[Wikimedia-l] Resignation announcement, and a parting remark to everyone

Seb35 seb35wikipedia at gmail.com
Mon Apr 29 09:46:46 UTC 2013


Le Mon, 29 Apr 2013 09:25:16 +0200, Anders Wennersten  
<mail at anderswennersten.se> a écrit:
> MZMcBride skrev 2013-04-29 07:13:
>> I took a look at the current FDC members list[1] and the  
>> decision-making information[2] but I'm still a bit unclear how  
>> decisions like this[3] are made. Is there a vote on each individual  
>> request (and subsequent recommendation)? If so, is that vote public? Or  
>> is it a single recommendation encompassing all requests for that round  
>> and members vote on that? And if so, is that vote public?
> As stated, all seven FDC members before the meeting asses all proposals  
> and write down the sum recommended for each. During the deliberation  
> these seven figures are presented  and they can differ very much, even  
> that for the same proposal some member recommends full funding, others  
> no funding and others partial funding. Seeing these figures, a very  
> intense discussion start where we argue and reason, each fully  
> paticipaing and often very passionate. If the difference still is wide,  
> we then each prepare a new set of figures, which then normally show a  
> level of convergence in recommended funding figures.  In some cases  
> there is still incompatible positions among the FDC members and in other  
> there is mostly then a concern where within a span we should find the  
> recommended figures, which also is discussed and argued. In most cases  
> we then all agree on a recommended figure, and in other we fully agree  
> with some expressing some level of reluctance on the agreed amount. So  
> no votes, and the reason why we manage to come to an agreement is, i  
> believe, that we are used on the way we reach consensus on Wikipedia.  I  
> myself, have in no other of the hundreds of groups I have been involved  
> in, seen the same constructiveness of the participants to come to an  
> agreement with consensus.

So, are there public minutes of the discussions or a public comprehensive  
text about pros and cons of the FDC decision?

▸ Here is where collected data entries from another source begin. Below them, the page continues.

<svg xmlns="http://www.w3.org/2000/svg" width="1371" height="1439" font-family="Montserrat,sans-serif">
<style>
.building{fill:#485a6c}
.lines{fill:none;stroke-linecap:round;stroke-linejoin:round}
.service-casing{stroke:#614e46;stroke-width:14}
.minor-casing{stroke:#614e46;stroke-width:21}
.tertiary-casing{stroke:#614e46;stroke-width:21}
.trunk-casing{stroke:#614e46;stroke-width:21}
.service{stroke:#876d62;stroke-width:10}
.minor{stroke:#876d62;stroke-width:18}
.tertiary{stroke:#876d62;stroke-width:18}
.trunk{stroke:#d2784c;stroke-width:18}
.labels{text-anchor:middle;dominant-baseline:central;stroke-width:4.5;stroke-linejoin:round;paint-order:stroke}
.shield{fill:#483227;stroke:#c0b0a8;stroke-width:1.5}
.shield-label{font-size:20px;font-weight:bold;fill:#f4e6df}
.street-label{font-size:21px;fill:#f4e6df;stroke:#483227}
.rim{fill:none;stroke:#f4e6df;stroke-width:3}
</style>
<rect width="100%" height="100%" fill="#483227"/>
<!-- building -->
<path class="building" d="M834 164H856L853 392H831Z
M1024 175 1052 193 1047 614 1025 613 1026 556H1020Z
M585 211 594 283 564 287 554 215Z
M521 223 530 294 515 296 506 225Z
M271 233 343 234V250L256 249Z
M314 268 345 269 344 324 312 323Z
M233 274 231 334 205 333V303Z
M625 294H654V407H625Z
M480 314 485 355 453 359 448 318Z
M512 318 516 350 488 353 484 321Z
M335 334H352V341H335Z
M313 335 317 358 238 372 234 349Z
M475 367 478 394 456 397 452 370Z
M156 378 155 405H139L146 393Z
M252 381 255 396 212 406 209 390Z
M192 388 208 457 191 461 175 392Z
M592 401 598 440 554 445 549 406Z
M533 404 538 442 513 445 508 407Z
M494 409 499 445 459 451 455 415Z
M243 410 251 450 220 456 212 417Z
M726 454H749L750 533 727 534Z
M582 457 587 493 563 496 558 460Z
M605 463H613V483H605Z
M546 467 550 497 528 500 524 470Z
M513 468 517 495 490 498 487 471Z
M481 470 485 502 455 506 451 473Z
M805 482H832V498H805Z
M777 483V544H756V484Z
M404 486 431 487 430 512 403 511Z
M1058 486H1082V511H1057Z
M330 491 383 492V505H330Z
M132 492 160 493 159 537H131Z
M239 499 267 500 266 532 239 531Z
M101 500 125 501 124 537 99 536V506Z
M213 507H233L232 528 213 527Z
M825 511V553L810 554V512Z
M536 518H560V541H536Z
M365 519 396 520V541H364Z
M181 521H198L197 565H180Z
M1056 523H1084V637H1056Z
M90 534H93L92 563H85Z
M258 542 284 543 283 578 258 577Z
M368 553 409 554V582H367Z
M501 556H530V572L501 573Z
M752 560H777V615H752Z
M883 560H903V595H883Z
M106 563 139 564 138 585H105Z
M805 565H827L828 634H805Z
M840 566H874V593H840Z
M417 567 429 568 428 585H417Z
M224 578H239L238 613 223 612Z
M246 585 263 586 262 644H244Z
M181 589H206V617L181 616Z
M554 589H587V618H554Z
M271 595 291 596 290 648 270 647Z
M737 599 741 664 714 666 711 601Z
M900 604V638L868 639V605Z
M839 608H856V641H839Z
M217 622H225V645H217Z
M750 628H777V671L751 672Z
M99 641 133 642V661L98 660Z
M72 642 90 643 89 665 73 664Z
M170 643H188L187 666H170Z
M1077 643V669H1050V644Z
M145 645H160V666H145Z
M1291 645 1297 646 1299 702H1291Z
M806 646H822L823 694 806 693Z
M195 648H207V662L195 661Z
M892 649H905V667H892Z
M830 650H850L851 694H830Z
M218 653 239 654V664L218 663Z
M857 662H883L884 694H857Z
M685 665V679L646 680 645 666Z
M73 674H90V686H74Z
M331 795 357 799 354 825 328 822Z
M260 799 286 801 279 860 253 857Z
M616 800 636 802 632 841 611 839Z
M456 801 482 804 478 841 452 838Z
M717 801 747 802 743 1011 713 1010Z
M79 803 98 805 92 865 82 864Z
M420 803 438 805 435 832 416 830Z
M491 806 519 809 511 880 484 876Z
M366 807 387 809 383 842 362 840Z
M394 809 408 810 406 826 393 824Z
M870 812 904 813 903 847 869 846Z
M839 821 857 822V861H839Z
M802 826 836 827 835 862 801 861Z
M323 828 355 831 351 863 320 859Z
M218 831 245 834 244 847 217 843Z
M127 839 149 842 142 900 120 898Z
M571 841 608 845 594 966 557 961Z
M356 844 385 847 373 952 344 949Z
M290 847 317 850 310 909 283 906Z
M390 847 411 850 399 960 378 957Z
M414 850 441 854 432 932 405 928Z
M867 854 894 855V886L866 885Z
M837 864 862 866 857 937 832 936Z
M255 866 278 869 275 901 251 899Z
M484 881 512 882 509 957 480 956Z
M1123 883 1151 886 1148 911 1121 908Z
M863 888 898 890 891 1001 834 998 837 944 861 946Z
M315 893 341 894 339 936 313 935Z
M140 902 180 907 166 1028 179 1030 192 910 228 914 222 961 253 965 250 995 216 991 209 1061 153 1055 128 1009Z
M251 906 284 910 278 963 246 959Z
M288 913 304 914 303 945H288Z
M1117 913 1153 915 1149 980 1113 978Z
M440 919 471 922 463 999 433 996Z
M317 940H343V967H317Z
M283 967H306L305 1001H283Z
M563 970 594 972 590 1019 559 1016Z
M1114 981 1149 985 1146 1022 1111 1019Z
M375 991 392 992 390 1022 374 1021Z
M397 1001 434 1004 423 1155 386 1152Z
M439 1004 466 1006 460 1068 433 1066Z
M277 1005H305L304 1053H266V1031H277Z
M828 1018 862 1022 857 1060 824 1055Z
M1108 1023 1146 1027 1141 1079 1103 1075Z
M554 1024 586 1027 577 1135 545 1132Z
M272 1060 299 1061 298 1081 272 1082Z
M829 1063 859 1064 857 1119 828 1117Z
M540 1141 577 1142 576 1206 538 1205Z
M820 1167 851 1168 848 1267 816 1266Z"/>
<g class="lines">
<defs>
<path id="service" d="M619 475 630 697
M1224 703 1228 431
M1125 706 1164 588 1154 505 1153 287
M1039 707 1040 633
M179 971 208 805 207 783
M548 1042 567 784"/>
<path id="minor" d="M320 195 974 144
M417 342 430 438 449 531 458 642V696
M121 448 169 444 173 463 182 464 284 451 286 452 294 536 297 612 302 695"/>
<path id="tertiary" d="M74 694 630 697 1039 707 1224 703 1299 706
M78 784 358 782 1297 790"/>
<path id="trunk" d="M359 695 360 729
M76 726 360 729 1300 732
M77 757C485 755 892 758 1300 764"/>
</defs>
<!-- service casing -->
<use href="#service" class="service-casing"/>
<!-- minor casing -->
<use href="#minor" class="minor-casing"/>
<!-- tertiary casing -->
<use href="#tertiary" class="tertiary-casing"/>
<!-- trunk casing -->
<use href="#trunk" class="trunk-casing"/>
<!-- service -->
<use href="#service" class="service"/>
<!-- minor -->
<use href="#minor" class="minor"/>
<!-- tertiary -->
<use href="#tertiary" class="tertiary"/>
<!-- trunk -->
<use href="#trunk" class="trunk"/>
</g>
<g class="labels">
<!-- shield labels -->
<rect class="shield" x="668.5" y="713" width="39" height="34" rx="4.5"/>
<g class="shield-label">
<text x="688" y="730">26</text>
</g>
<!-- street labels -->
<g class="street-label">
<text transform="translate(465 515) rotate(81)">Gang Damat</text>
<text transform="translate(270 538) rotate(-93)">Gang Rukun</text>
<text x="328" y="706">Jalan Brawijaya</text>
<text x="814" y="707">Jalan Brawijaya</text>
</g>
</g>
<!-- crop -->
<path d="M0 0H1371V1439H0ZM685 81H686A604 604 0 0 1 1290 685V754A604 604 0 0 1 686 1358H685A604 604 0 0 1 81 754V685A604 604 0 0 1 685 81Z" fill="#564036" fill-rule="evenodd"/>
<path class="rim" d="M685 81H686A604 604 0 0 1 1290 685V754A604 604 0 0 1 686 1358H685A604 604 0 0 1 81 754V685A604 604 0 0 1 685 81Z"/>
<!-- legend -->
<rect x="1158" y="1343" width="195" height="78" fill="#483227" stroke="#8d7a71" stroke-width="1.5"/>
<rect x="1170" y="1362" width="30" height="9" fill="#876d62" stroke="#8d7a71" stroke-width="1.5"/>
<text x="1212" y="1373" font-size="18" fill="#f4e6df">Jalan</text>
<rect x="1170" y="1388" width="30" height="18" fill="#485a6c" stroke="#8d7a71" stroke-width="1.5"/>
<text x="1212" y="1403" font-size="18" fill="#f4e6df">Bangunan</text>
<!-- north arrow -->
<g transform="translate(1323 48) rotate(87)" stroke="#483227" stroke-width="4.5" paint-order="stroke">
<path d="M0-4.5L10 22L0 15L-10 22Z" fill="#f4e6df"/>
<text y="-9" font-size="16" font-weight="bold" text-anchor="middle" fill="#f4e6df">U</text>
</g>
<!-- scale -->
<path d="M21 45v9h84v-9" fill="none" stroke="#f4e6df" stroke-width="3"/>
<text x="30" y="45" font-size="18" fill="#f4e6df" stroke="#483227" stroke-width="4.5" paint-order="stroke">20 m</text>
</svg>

>> From the round 2 recommendation[3] we find the following snippet of  
>> text. """ We are concerned about the general increase in staff hiring  
>> that has been taking place over the last year, in particular where  
>> staff are performing functions that volunteers have been leading. We  
>> encourage entities to focus on balancing the work done by staff and  
>> volunteers in line with the Wikimedia movement's ethos of volunteers  
>> leading work, and to focus on having staff coordinate volunteer  
>> activities. We are also concerned about the growth rates of both staff  
>> and budgets. We would ask entities to consider whether their growth  
>> rates are sustainable in the long term, and whether they are leading to  
>> the most impact possible. """ Is the FDC commenting on the Wikimedia  
>> chapters here or on the Wikimedia Foundation (or both)?
>
> The key word is "coordinating". we want to highlight that employed staff  
> should not be seen to  replace volunteers but support/empower/encourage  
> their efforts. And this is relevant for WMF as well when hey are  
> involved in activities where there are volunteers involved.

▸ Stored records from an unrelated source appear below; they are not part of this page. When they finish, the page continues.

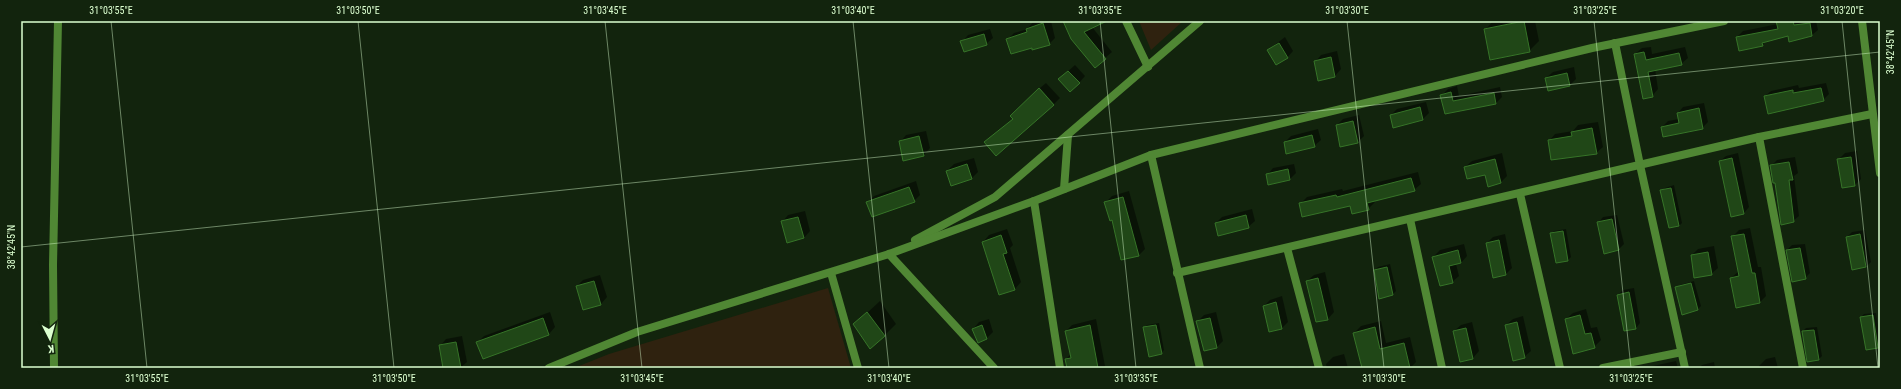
<svg xmlns="http://www.w3.org/2000/svg" width="1901" height="389" font-family="'Roboto Condensed',sans-serif">
	<style>
		.green { fill: #2f220f }
		.shadow { fill: #0007 }
		.building { fill: #204717; stroke: #367428 }
		.lines { fill: none; stroke-linecap: round; stroke-linejoin: round }
		.minor { stroke: #508734; stroke-width: 8 }
		.tertiary { stroke: #508734; stroke-width: 8 }
		.ticks { fill: none; stroke: #dcffd0; stroke-width: 1; stroke-opacity: 0.45 }
		.neatline { fill: none; stroke: #dcffd0; stroke-width: 1.5 }
		.ticks-label { font-size: 10px; text-anchor: middle; fill: #dcffd0 }
	</style>
	<rect width="100%" height="100%" fill="#12240d"/>
	<g class="green">
		<path d="M 1139,21 L 1183,21 L 1151,50 Z"/>
		<path d="M 828,288 L 851,368 L 574,368 L 609,354 Z"/>
	</g>
	<g class="shadow">
		<path d="M 1038,21 L 1051,21 L 1055,38 L 1049,44 L 1032,47 L 1008,39 L 1014,33 L 1027,29 L 1033,22 Z"/>
		<path d="M 1064,21 L 1098,21 L 1092,27 L 1112,52 L 1105,58 Z"/>
		<path d="M 1493,21 L 1535,21 L 1539,41 L 1529,51 L 1485,30 Z"/>
		<path d="M 1778,21 L 1816,21 L 1818,30 L 1812,35 L 1790,41 L 1788,35 L 1767,41 L 1762,45 L 1737,37 L 1743,31 L 1778,24 Z"/>
		<path d="M 990,29 L 993,38 L 986,44 L 962,42 L 968,35 Z"/>
		<path d="M 1285,37 L 1293,51 L 1287,58 L 1268,50 Z"/>
		<path d="M 1651,47 L 1652,54 L 1685,47 L 1688,58 L 1681,64 L 1655,69 L 1658,89 L 1652,96 L 1635,54 L 1642,48 Z"/>
		<path d="M 1337,51 L 1341,69 L 1335,76 L 1315,62 L 1321,55 Z"/>
		<path d="M 1075,65 L 1085,76 L 1079,83 L 1066,73 Z"/>
		<path d="M 1574,67 L 1576,79 L 1570,85 L 1546,78 L 1553,72 Z"/>
		<path d="M 1046,83 L 1060,98 L 1054,104 L 1040,88 Z"/>
		<path d="M 1826,83 L 1829,94 L 1823,100 L 1765,96 L 1771,91 L 1798,85 L 1799,88 Z"/>
		<path d="M 1457,86 L 1459,96 L 1500,87 L 1502,97 L 1496,103 L 1446,113 L 1442,95 L 1448,89 Z"/>
		<path d="M 1426,102 L 1429,113 L 1422,120 L 1391,115 L 1397,109 Z"/>
		<path d="M 1704,103 L 1708,122 L 1702,128 L 1662,127 L 1668,121 L 1679,119 L 1678,113 L 1683,107 Z"/>
		<path d="M 1359,115 L 1364,136 L 1357,143 L 1337,125 L 1343,119 Z"/>
		<path d="M 1598,122 L 1603,147 L 1596,153 L 1549,141 L 1555,134 L 1573,131 L 1578,125 Z"/>
		<path d="M 1318,129 L 1321,140 L 1314,146 L 1285,142 L 1291,136 Z"/>
		<path d="M 926,131 L 930,148 L 924,155 L 904,160 L 900,142 L 906,135 Z"/>
		<path d="M 1857,151 L 1861,179 L 1855,185 L 1838,160 L 1845,153 Z"/>
		<path d="M 1502,153 L 1507,176 L 1501,182 L 1488,185 L 1486,174 L 1465,167 L 1472,161 Z"/>
		<path d="M 1738,153 L 1749,207 L 1744,213 L 1720,161 L 1726,156 Z"/>
		<path d="M 1795,157 L 1798,173 L 1794,176 L 1799,216 L 1793,221 L 1771,166 L 1777,160 Z"/>
		<path d="M 974,158 L 978,172 L 971,179 L 947,171 L 954,164 Z"/>
		<path d="M 1294,164 L 1296,173 L 1290,179 L 1267,175 L 1273,168 Z"/>
		<path d="M 1418,172 L 1421,184 L 1414,190 L 1374,200 L 1375,202 L 1368,209 L 1351,205 L 1300,204 L 1307,197 L 1342,189 L 1343,191 Z"/>
		<path d="M 916,181 L 920,195 L 914,201 L 868,202 L 874,196 Z"/>
		<path d="M 1674,185 L 1682,223 L 1679,226 L 1662,191 L 1665,188 Z"/>
		<path d="M 1129,191 L 1145,249 L 1139,255 L 1122,259 L 1112,219 L 1106,202 L 1112,196 Z"/>
		<path d="M 1252,209 L 1255,221 L 1248,227 L 1216,223 L 1222,217 Z"/>
		<path d="M 805,211 L 810,231 L 804,238 L 782,222 L 788,215 Z"/>
		<path d="M 1617,215 L 1624,244 L 1619,249 L 1605,252 L 1599,222 L 1603,217 Z"/>
		<path d="M 1750,228 L 1758,267 L 1761,267 L 1766,296 L 1760,302 L 1737,306 L 1731,278 L 1739,271 L 1732,237 L 1739,230 Z"/>
		<path d="M 1007,229 L 1013,245 L 1010,248 L 1021,282 L 1015,289 L 1000,294 L 983,242 L 989,235 Z"/>
		<path d="M 1566,229 L 1571,257 L 1568,260 L 1551,234 L 1554,231 Z"/>
		<path d="M 1865,230 L 1871,262 L 1866,267 L 1847,237 L 1852,232 Z"/>
		<path d="M 1505,234 L 1512,268 L 1506,274 L 1487,243 L 1493,237 Z"/>
		<path d="M 1464,244 L 1467,256 L 1461,263 L 1456,264 L 1459,276 L 1452,282 L 1433,257 L 1440,250 Z"/>
		<path d="M 1805,244 L 1810,273 L 1805,278 L 1787,250 L 1792,245 Z"/>
		<path d="M 1714,246 L 1718,268 L 1711,274 L 1692,255 L 1698,249 Z"/>
		<path d="M 1390,264 L 1396,291 L 1393,294 L 1375,270 L 1378,267 Z"/>
		<path d="M 1325,272 L 1334,312 L 1328,319 L 1307,281 L 1314,275 Z"/>
		<path d="M 600,275 L 607,297 L 601,304 L 584,309 L 577,286 L 583,280 Z"/>
		<path d="M 1694,281 L 1701,306 L 1698,309 L 1683,314 L 1677,288 L 1680,285 Z"/>
		<path d="M 1634,288 L 1640,323 L 1636,328 L 1618,295 L 1623,290 Z"/>
		<path d="M 1282,296 L 1288,322 L 1282,328 L 1270,331 L 1264,306 L 1270,300 Z"/>
		<path d="M 880,301 L 896,324 L 884,336 L 855,324 Z"/>
		<path d="M 1586,309 L 1591,328 L 1597,327 L 1601,340 L 1594,347 L 1566,319 L 1573,313 Z"/>
		<path d="M 550,312 L 555,327 L 549,334 L 483,358 L 477,343 L 484,336 Z"/>
		<path d="M 1216,312 L 1223,341 L 1217,347 L 1198,321 L 1204,315 Z"/>
		<path d="M 1876,313 L 1880,339 L 1880,345 L 1878,347 L 1861,317 L 1864,314 Z"/>
		<path d="M 1523,316 L 1531,351 L 1524,357 L 1506,325 L 1513,319 Z"/>
		<path d="M 989,319 L 993,332 L 987,338 L 973,329 L 979,322 Z"/>
		<path d="M 1096,319 L 1105,366 L 1103,368 L 1068,368 L 1066,359 L 1071,354 L 1066,331 L 1072,325 Z"/>
		<path d="M 1381,321 L 1386,343 L 1410,337 L 1416,362 L 1410,368 L 1363,368 L 1354,333 L 1361,326 Z"/>
		<path d="M 1472,322 L 1479,351 L 1473,358 L 1461,361 L 1454,331 L 1461,325 Z"/>
		<path d="M 1159,323 L 1164,350 L 1161,353 L 1144,328 L 1147,325 Z"/>
		<path d="M 1817,327 L 1822,356 L 1819,359 L 1808,361 L 1803,331 L 1806,328 Z"/>
		<path d="M 462,336 L 467,362 L 460,368 L 444,368 L 440,346 L 446,339 Z"/>
		<path d="M 1344,354 L 1348,368 L 1327,368 L 1326,364 L 1333,357 Z"/>
		<path d="M 1775,357 L 1778,368 L 1760,368 L 1759,366 L 1766,359 Z"/>
		<path d="M 1676,361 L 1678,368 L 1647,368 L 1648,367 Z"/>
		<path d="M 1714,362 L 1715,368 L 1699,368 L 1702,365 Z"/>
		<path d="M 1298,366 L 1299,368 L 1288,368 Z"/>
	</g>
	<g class="building">
		<path d="M 1063,21 L 1107,21 L 1084,32 L 1106,59 L 1095,68 L 1071,39 Z"/>
		<path d="M 1524,21 L 1530,52 L 1490,60 L 1484,29 Z"/>
		<path d="M 1776,21 L 1793,21 L 1794,25 L 1810,23 L 1812,36 L 1789,42 L 1788,36 L 1762,43 L 1763,46 L 1739,51 L 1736,37 L 1778,29 Z"/>
		<path d="M 1043,23 L 1050,45 L 1032,50 L 1032,48 L 1011,54 L 1006,39 L 1027,32 L 1026,29 Z"/>
		<path d="M 984,34 L 987,45 L 964,52 L 960,41 Z"/>
		<path d="M 1279,43 L 1288,58 L 1276,65 L 1267,50 Z"/>
		<path d="M 1644,52 L 1646,60 L 1679,53 L 1682,65 L 1648,72 L 1653,97 L 1643,99 L 1634,54 Z"/>
		<path d="M 1331,57 L 1335,77 L 1318,81 L 1314,61 Z"/>
		<path d="M 1068,71 L 1080,83 L 1070,92 L 1058,79 Z"/>
		<path d="M 1567,73 L 1570,86 L 1548,91 L 1545,78 Z"/>
		<path d="M 1039,88 L 1054,105 L 996,156 L 984,142 L 1013,119 L 1010,116 Z"/>
		<path d="M 1821,88 L 1824,101 L 1768,114 L 1764,96 L 1793,90 L 1793,93 Z"/>
		<path d="M 1451,92 L 1453,101 L 1494,93 L 1496,104 L 1445,114 L 1440,95 Z"/>
		<path d="M 1420,107 L 1423,120 L 1393,128 L 1390,115 Z"/>
		<path d="M 1699,108 L 1703,129 L 1663,137 L 1661,127 L 1679,123 L 1677,113 Z"/>
		<path d="M 1353,121 L 1358,143 L 1340,147 L 1336,125 Z"/>
		<path d="M 1592,128 L 1597,154 L 1551,160 L 1548,140 L 1572,136 L 1571,132 Z"/>
		<path d="M 1312,135 L 1315,147 L 1286,154 L 1284,142 Z"/>
		<path d="M 919,136 L 924,156 L 903,161 L 899,141 Z"/>
		<path d="M 1851,157 L 1855,186 L 1842,188 L 1837,159 Z"/>
		<path d="M 1732,158 L 1744,214 L 1731,217 L 1719,161 Z"/>
		<path d="M 1495,159 L 1501,183 L 1488,187 L 1485,175 L 1467,179 L 1464,167 Z"/>
		<path d="M 1789,162 L 1793,180 L 1789,180 L 1794,222 L 1781,225 L 1775,183 L 1773,183 L 1770,165 Z"/>
		<path d="M 967,164 L 972,179 L 951,186 L 946,171 Z"/>
		<path d="M 1288,169 L 1290,180 L 1268,185 L 1266,174 Z"/>
		<path d="M 1411,178 L 1415,191 L 1367,203 L 1369,210 L 1352,214 L 1350,206 L 1302,217 L 1299,203 L 1336,195 L 1337,197 Z"/>
		<path d="M 909,187 L 915,202 L 872,217 L 866,202 Z"/>
		<path d="M 1671,188 L 1679,226 L 1669,228 L 1660,190 Z"/>
		<path d="M 1123,197 L 1139,256 L 1121,260 L 1112,220 L 1110,221 L 1104,202 Z"/>
		<path d="M 1246,215 L 1249,228 L 1218,236 L 1215,223 Z"/>
		<path d="M 798,217 L 804,238 L 787,243 L 781,221 Z"/>
		<path d="M 1612,219 L 1619,250 L 1604,254 L 1597,222 Z"/>
		<path d="M 1563,231 L 1568,261 L 1556,263 L 1550,233 Z"/>
		<path d="M 1744,234 L 1752,273 L 1755,273 L 1760,303 L 1736,308 L 1730,278 L 1739,276 L 1731,236 Z"/>
		<path d="M 1860,234 L 1866,267 L 1852,270 L 1846,237 Z"/>
		<path d="M 1001,235 L 1007,253 L 1003,254 L 1015,290 L 999,295 L 982,242 Z"/>
		<path d="M 1499,240 L 1506,275 L 1493,278 L 1486,243 Z"/>
		<path d="M 1800,248 L 1806,279 L 1792,282 L 1786,250 Z"/>
		<path d="M 1458,250 L 1461,263 L 1449,266 L 1453,283 L 1440,286 L 1432,257 Z"/>
		<path d="M 1708,252 L 1712,275 L 1694,278 L 1691,255 Z"/>
		<path d="M 1387,267 L 1393,295 L 1379,299 L 1374,270 Z"/>
		<path d="M 1318,278 L 1328,320 L 1316,322 L 1306,281 Z"/>
		<path d="M 594,281 L 601,305 L 583,310 L 576,286 Z"/>
		<path d="M 1691,283 L 1698,310 L 1682,315 L 1675,287 Z"/>
		<path d="M 1629,292 L 1636,329 L 1624,331 L 1617,295 Z"/>
		<path d="M 1276,302 L 1282,329 L 1269,332 L 1263,306 Z"/>
		<path d="M 867,312 L 885,336 L 870,349 L 853,324 Z"/>
		<path d="M 1580,315 L 1585,334 L 1591,333 L 1595,348 L 1573,354 L 1565,319 Z"/>
		<path d="M 1873,315 L 1878,348 L 1866,350 L 1860,317 Z"/>
		<path d="M 543,318 L 549,335 L 483,359 L 476,342 Z"/>
		<path d="M 1210,318 L 1217,348 L 1204,351 L 1196,321 Z"/>
		<path d="M 1517,322 L 1525,358 L 1513,361 L 1505,325 Z"/>
		<path d="M 982,325 L 987,339 L 978,343 L 972,329 Z"/>
		<path d="M 1090,325 L 1098,368 L 1067,368 L 1065,359 L 1071,358 L 1065,331 Z"/>
		<path d="M 1156,325 L 1162,354 L 1149,357 L 1143,327 Z"/>
		<path d="M 1375,327 L 1380,349 L 1404,343 L 1410,368 L 1362,368 L 1353,333 Z"/>
		<path d="M 1466,328 L 1473,359 L 1460,362 L 1453,331 Z"/>
		<path d="M 1814,330 L 1819,360 L 1807,362 L 1802,331 Z"/>
		<path d="M 456,342 L 461,368 L 443,368 L 439,345 Z"/>
	</g>
	<g class="lines">
		<g class="minor">
			<path d="M 1126,21 L 1148,67"/>
			<path d="M 1862,21 L 1880,173"/>
			<path d="M 1615,43 L 1640,165 L 1685,368"/>
			<path d="M 1759,137 L 1803,368"/>
			<path d="M 1151,155 L 1200,368"/>
			<path d="M 1520,194 L 1560,368"/>
			<path d="M 1034,201 L 1060,368"/>
			<path d="M 1410,219 L 1442,368"/>
			<path d="M 1287,248 L 1319,368"/>
			<path d="M 889,254 L 994,368"/>
			<path d="M 831,273 L 858,368"/>
			<path d="M 1177,273 L 1759,137 L 1872,114"/>
			<path d="M 54,368 L 53,265 L 58,21"/>
			<path d="M 1603,368 L 1682,352"/>
		</g>
		<g class="tertiary">
			<path d="M 1064,189 L 1068,135"/>
			<path d="M 915,240 L 995,197 L 1200,21"/>
			<path d="M 549,368 L 637,332 L 889,254 L 1034,201 L 1151,155 L 1592,48 L 1724,21"/>
		</g>
	</g>
	<path class="ticks" d="M 111,21 L 147,368M 358,21 L 394,368M 605,21 L 642,368M 853,21 L 889,368M 1100,21 L 1136,368M 1347,21 L 1384,368M 1594,21 L 1631,368M 1842,21 L 1878,368M 21,247 L 1880,52M 1874,368 L 1880,367"/>
	<rect width="1901" height="389" fill="none" stroke="#12240d" stroke-width="44"/>
	<g transform="translate(50 339) rotate(174)" stroke="#12240d" stroke-width="3" paint-order="stroke">
	<path d="M0-3L7 15L0 10L-7 15Z" fill="#dcffd0"/>
	<text y="-6" font-size="11" font-weight="bold" text-anchor="middle" fill="#dcffd0">K</text>
	</g>
	<rect x="22" y="22" width="1857" height="345" class="neatline"/>
	<g class="ticks-label">
		<text x="111" y="14">31°03'55"E</text>
		<text x="358" y="14">31°03'50"E</text>
		<text x="605" y="14">31°03'45"E</text>
		<text x="853" y="14">31°03'40"E</text>
		<text x="1100" y="14">31°03'35"E</text>
		<text x="1347" y="14">31°03'30"E</text>
		<text x="1595" y="14">31°03'25"E</text>
		<text x="1842" y="14">31°03'20"E</text>
		<text transform="translate(1890 52) rotate(-90)" y="4">38°42'45"N</text>
		<text transform="translate(11 247) rotate(-90)" y="4">38°42'45"N</text>
		<text x="147" y="382">31°03'55"E</text>
		<text x="394" y="382">31°03'50"E</text>
		<text x="642" y="382">31°03'45"E</text>
		<text x="889" y="382">31°03'40"E</text>
		<text x="1136" y="382">31°03'35"E</text>
		<text x="1384" y="382">31°03'30"E</text>
		<text x="1631" y="382">31°03'25"E</text>
	</g>
</svg>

I’m not familiar with the case, but I cannot understand, in case of a  
contradictory debate, how the outcome of this debate could be "absolutely  
no money", no even a similar amount than the last year (and the same for  
WMCZ), with simple arguments as "concerns about […] internal governance,  
financial management capacity, and capacity of volunteers to manage a plan  
of this [too big] size" and "not sufficiently demonstrate a […] high  
impact".

As Deryck stated, if volunteers are exhausted with the current workload,  
they obviously cannot do more in these fields, and their proposal of an  
accountant and ED could help improving the situation and by the way free  
time to volunteers to do programmatic activities. By receiving no money,  
they will have to do the administrative stuff themselves (so less time for  
program), find themselves money or support to do programmatic activities  
[by comparison all big chapters have a dedicated staff with this task],  
and if they have time and energy, do some programmatic activities. In  
other words there is probably little chance they will have a professionnal  
system next year as the FDC wants.

So I fully understand Deryck’s decision. When volunteers work hard to try  
to do good job and they are granted nothing, they leave.